Today, Jo Youle is the CEO of Missing People, having started at the organization 10 years ago as Head of Helplines. Under her leadership, the charity was ranked as the 18th best not for profit to work for in the annual Sunday Times list. Before joining Missing People, Jo enjoyed a successful career as an artist and songwriter for Warner Music and Chrysalis. She talks to TEDxWandsworth about running, podcasts and the unusual synergy between TEDx and writing songs.

 

How are you preparing for your TEDxWandsworth talk?

It’s rumbling around my mind every day, when I’m out for run, and even occasionally in my dreams. It feels like writing a song, and perfecting it so the chorus soars and is memorable and moving.

How did you come up with the idea for your talk?

It’s a personal story about me daring to open doors.

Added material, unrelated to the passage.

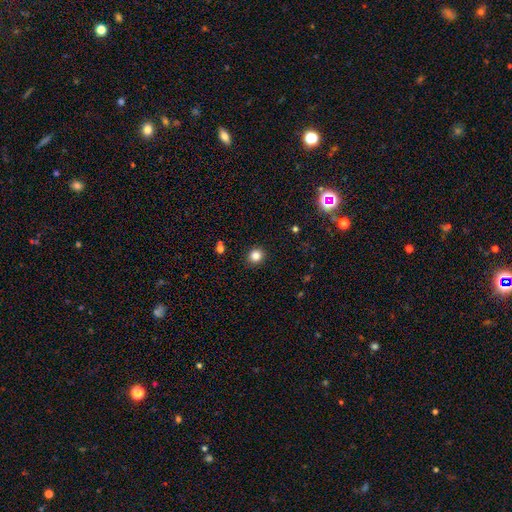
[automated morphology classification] Smooth or featured? Predicted: smooth (p=0.84). How rounded? Predicted: round (p=0.88). Merging? Predicted: none (p=0.91).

It’s something I’ve carried around in my head these last few years in my role as the CEO of Missing People, though this is bringing it into much sharper focus.

You swapped a career as a musician to work in the charity sector. What inspired you to make the change?

At the height of my songwriting career, I was also a Samaritan in central London. It felt like another, secret world and I loved it; as my music life waned, my passion for being in the heart of a charity took off. By chance I saw an advert in The Big Issue for Missing People and I got the job. I still buy The Big Issue to this day and I played piano with the Missing People Choir. It’s funny how worlds collide.

 

Missing people is an issue we often find difficult to approach head on. Why do you think that is?

Missing People has done lots to raise awareness over the 24 years since we were founded, but there’s a lot more to do.

It’s hard to imagine someone you love being missing, simply not knowing if they are alive or dead. 250,000 people go missing every year in the UK. It’s a shocking number though thankfully most people are found fairly quickly.

Missing is about so many things: mental health problems, family breakdown and arguments, child sexual exploitation and in the case of some people, we just don’t know why.

 

Who or what inspires you?

I’m inspired by thinkers and writers, and I do a love a podcast. I’ve just listened to ‘Our Man In the Middle East’ by the BBC’s Jeremy Bowen and it’s a marvel. Serial and S-Town will always stay with me, too.

 

Would you describe yourself as an extrovert, or an introvert?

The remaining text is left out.